Jaco Peyper. | Backpagepix

Jaco Peyper. | Backpagepix

Published Jul 9, 2024


Mike Greenaway

The Springboks’ refereeing advisor, Jaco Peyper, has poured cold water on the international criticism that the Springbok Bomb Squad is dangerous and not in the spirit of the game.

During the last World Cup, the Boks’ use of close to a second pack of forwards off the bench attracted criticism in some quarters, notably from former Scotland coach Matt Williams, and it has been revived after the Bomb Squad detonated in a set scrum late in the first Test at Loftus on Saturday to earn the Boks a penalty try.

Peyper pointed out that Ireland used a similar split between forwards and backs on the bench in this year’s Six Nations.

“I think the law is pretty clear you can do it,” Peyper said. “I don’t think that makes it dangerous. It makes it dangerous when players don’t drop their height into contact.

“It makes it dangerous when players take a risk in the air and don’t respect the other player in the air. I don’t think the Bomb Squad or a 6-2 split makes it dangerous. Ireland played with a 6-2 split three times in the Six Nations, nobody talked about them.

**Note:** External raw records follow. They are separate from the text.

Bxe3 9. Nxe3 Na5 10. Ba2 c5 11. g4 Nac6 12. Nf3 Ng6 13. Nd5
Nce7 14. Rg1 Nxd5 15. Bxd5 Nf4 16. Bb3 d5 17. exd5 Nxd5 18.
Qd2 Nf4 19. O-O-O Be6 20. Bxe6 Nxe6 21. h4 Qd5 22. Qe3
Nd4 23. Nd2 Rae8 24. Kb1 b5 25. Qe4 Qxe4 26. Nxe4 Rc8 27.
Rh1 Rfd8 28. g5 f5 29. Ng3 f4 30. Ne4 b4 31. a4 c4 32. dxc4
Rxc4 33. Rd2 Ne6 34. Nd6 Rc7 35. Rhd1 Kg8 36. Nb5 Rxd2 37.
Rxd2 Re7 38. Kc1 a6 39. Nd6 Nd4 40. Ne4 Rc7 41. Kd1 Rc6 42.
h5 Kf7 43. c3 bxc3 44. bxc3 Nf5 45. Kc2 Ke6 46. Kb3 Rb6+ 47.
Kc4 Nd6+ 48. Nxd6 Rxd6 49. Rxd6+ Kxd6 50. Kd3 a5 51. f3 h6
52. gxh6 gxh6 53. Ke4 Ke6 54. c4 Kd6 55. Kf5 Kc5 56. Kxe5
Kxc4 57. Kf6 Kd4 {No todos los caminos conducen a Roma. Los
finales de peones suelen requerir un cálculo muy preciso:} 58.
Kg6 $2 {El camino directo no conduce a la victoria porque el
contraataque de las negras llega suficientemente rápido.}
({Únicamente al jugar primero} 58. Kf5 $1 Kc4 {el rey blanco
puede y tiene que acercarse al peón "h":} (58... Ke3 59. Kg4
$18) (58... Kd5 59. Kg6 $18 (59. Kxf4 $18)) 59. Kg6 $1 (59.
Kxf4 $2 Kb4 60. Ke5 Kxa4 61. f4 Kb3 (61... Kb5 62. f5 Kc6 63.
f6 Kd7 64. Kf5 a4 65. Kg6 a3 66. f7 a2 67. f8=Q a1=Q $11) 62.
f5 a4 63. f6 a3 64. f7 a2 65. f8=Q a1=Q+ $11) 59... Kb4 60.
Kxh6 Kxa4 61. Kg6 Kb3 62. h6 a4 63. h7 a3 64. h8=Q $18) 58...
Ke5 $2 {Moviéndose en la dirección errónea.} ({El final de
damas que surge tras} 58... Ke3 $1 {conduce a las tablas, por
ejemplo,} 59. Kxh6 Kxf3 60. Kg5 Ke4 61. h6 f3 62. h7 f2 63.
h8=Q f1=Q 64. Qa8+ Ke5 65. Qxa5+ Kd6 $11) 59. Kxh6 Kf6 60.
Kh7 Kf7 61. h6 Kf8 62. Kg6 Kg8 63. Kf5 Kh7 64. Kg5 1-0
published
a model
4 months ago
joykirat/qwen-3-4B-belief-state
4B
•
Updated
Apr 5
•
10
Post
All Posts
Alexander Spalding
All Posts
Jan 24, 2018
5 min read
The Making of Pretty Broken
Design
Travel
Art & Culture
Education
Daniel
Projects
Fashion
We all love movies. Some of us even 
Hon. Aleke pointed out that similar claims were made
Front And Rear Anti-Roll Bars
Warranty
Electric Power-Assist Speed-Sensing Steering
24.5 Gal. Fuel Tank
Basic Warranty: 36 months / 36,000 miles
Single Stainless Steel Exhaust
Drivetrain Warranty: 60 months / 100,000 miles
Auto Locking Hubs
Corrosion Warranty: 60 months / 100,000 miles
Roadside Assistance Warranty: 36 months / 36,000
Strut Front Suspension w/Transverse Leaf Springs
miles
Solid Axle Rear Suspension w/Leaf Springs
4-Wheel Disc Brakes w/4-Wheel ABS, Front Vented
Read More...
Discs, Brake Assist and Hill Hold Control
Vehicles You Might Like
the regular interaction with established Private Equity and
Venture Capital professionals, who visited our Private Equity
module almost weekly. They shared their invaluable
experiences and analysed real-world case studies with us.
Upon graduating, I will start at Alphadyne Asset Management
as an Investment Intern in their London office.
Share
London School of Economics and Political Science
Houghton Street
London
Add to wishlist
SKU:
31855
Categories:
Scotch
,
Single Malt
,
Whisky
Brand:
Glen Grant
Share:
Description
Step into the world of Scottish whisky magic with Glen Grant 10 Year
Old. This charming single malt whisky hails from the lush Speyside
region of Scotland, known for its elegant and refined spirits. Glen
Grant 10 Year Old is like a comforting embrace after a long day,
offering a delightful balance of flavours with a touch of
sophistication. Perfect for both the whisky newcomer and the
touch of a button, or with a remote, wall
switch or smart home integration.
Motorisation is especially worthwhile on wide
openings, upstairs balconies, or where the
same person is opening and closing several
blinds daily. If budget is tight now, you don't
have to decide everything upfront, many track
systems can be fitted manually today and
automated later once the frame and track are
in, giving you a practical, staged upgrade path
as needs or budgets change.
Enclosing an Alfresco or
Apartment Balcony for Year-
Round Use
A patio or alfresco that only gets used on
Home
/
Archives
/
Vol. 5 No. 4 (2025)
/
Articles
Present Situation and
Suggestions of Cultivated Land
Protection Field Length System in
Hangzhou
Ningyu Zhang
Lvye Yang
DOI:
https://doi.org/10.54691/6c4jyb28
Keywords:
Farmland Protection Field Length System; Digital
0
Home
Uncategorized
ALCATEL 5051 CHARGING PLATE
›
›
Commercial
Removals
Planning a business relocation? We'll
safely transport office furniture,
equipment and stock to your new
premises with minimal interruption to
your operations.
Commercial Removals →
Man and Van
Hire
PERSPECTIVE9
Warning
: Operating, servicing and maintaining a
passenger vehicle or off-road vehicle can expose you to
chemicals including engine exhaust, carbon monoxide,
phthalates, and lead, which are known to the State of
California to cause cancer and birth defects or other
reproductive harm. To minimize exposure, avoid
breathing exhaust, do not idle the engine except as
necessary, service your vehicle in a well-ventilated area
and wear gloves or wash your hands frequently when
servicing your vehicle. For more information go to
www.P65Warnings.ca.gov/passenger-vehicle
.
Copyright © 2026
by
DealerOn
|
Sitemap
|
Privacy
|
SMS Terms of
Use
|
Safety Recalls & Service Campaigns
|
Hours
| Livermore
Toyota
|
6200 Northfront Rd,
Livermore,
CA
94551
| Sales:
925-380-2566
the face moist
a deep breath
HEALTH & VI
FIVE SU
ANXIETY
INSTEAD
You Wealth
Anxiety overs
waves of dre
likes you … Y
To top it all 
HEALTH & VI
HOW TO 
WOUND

“I think it’s because it was effective. The safety of the game is determined by the shape of the game. Laws are made to protect players. A fresh pair of legs doesn’t make the game dangerous. I’ve seen a paper written by Dr Ross Tucker that says the risk of injury goes down when fresher players enter the pitch.”

Peyper was speaking at a media conference in Durban ahead of Saturday’s second Test and he gave his opinion on some of the calls made by referee Luke Pearce on Saturday. He denied that the Boks enjoyed the rub of the green.

“It’s factually based,” he said when asked about why Ireland wing James Lowe’s try was chalked off because of an earlier infringement at the breakdown.

“If you look at that try, two years ago in Dublin, Ireland scored a try from the exact same action where the hooker kicked the ball out of the breakdown and Ireland got the benefit of the doubt that day. This time it went the other way. It’s fact-proven and follows a process.”